04_18 The Act on transparency in public life – what does it mean for entrepreneurs?

Draft Act

The Act on transparency in public life has not entered into force yet, but it has raised much controversy in a short period of time. This is due, among many other things, to the fact that it imposes important duties not only on companies but also on their managers. What can management board members expect and what should they prepare for?

Private or public business?

The vast majority of obligations under the Act apply to public sector entities and the so-called obligated companies, i.e. those in which the State Treasury or a local self-government unit holds at least 20% of the share capital or in which it holds the same rights as the dominant entrepreneur. However, some of the obligations will apply to wholly private companies that have nothing to do with the public sector.

Anti-corruption procedures

The primary duty to be imposed also on private entities is to take actions aimed at counteracting corrupt practices.

According to the assumptions of the Act, all medium-sized and large entrepreneurs in the private and public sector, regardless of the industry, will be required to implement and apply internal anti-corruption procedures. These solutions are intended to prevent persons acting on behalf of or for entrepreneurs from committing corruption offences. Those include mainly bribery, paid recommendation, managerial bribery or money laundering.

To facilitate the fulfilment of the new obligation, the Act specifies examples of measures that can be applied by entrepreneurs:

  • Informing employees about criminal liability for corruption offences,
  • Preparation and introduction of an anti-corruption code in the company,
  • Introduction of the principles of receiving gifts and other benefits by employees,
  • Introduction of the methods to inform the employer about corruption proposals and to report irregularities.

High fines of up to PLN 10,000,000 will be imposed on companies should they fail to implement or apply anti-corruption procedures. The same fine will be imposed on an entrepreneur who feigns the introduction of anti-corruption solutions in the company or when the solutions are ineffective.
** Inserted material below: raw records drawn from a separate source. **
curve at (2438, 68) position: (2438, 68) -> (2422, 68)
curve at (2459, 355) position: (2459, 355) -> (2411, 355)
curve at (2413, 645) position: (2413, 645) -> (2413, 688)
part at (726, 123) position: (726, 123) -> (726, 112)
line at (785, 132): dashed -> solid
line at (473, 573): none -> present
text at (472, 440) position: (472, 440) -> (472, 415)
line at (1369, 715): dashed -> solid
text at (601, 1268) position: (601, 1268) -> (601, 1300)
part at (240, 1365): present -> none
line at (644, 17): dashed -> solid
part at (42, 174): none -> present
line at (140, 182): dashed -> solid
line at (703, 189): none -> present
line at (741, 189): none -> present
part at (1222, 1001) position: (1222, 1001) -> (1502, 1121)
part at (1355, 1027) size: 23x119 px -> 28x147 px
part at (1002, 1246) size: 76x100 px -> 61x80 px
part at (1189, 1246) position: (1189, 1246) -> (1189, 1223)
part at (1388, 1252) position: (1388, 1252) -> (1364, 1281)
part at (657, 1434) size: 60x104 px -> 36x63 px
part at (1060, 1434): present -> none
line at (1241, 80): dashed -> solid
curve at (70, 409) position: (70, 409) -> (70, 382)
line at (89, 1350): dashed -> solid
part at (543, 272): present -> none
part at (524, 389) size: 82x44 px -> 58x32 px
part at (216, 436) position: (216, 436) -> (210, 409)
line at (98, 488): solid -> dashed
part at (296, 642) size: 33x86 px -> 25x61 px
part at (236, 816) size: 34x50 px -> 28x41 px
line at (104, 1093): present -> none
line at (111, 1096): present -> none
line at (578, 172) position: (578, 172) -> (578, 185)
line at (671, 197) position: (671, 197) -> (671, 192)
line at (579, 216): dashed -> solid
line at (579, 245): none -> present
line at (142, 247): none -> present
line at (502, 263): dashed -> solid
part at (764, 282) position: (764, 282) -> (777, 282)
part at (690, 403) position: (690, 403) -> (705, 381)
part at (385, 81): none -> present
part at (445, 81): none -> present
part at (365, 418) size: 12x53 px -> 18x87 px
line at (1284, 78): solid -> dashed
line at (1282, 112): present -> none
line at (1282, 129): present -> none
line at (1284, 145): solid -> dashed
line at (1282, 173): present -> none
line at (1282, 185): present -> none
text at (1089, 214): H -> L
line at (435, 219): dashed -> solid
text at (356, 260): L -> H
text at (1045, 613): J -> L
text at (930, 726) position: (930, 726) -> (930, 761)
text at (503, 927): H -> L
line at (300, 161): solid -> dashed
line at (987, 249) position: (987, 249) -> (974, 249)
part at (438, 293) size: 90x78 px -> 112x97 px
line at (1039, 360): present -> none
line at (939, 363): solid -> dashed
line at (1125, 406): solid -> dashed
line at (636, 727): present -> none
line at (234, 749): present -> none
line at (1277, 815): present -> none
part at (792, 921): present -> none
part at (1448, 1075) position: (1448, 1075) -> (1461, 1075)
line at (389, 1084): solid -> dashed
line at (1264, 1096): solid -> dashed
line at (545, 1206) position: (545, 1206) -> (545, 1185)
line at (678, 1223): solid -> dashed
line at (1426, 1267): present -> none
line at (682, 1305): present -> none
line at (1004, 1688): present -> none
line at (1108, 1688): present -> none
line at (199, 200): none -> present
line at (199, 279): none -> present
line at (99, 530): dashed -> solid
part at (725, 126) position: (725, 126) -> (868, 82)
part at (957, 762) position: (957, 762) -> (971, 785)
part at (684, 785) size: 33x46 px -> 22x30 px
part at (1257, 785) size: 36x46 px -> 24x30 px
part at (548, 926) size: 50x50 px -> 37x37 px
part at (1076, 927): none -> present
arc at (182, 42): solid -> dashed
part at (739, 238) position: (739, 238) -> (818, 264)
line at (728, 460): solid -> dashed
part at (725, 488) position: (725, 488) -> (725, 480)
An additional condition for imposing such a penalty will be to bring a corruption charge against a person acting on behalf of or for the entrepreneur (regardless of whether the allegation turns out to be well-grounded).

However, this is not all. Along with the imposition of a fine on the entrepreneur, a five-year ban on applying for a public contract may be imposed. For many companies, this ban may be much more severe than a financial sanction.

It will be crucial for management board members that the liability of the company for violation of the Act may potentially trigger their personal financial liability in relation to the company. Such a situation may take place if the company suffers damage as a result of a breach of obligations related to the proper implementation of anti-corruption procedures.

 

Register of civil law contracts

Obligated companies (i.e. those in which the State Treasury or a local self-government unit holds at least 20% of the share capital or in which it holds the same rights as the dominant entrepreneur) will have to keep a register of civil law contracts with a value of at least PLN 2,000. Such a low maximum limit means that the vast majority of contracts will have to be entered into the registers.

Violation of the obligation to keep the register may result in criminal liability for persons responsible for this area at the company – usually the company’s management board. Failure to keep or update the register or providing false information in the register is to be subject to penalty of imprisonment of up to three years.

 

Declarations of financial status

The Act considerably extends the group of persons obliged to submit declarations of financial status. These statements are to be submitted by managers who have not been covered by this obligation so far, i.e. members of the management boards of obligated companies. However, these declarations will be confidential. Managers will face a penalty of imprisonment of up to 5 years for violation of the time limit for submitting a declaration or for providing false information or concealing some information in it.  

 Impact of the Act on company operations The draft Act on transparency in public life will have a significant impact on the internal operations of companies, both in the public and private sector. The new obligations of management board members are supposed to improve the transparency of company operations and eliminate (or at least limit) corrupt practices. The changes are consistent with the current regulatory trend being justified by improved transparency and guarantees offair playin business. 

It is worth noting that parallelly to the Act on transparency in public life, work is underway to amend the Act on liability of collective entities for criminal offences. The new solutions are intended to impose stricter liability on companies and improve the conduct of criminal proceedings against them.

The collective regulation of duties related to the development and application of anti-corruption mechanisms is a novelty in our legal system. However, similar regulation has been functioning since 1977 in the USA (Foreign Corrupt Practices Act), and other regulations are constantly introduced in European countries – including the UK Bribery Act of 2010 in the United Kingdom, the anti-corruption Act of 2012 in Italy, Gesetz zur Bekämpfung der Korruption of 2015 in Germany or the anti-corruption Act Sapin II of 2016 in France.

When will it enter into force?

Initially, the Act was to enter into force in 2017. In view of numerous comments on the draft, this date has already been postponed twice.  Supposedly, the Act will come into force within the next few months at the latest.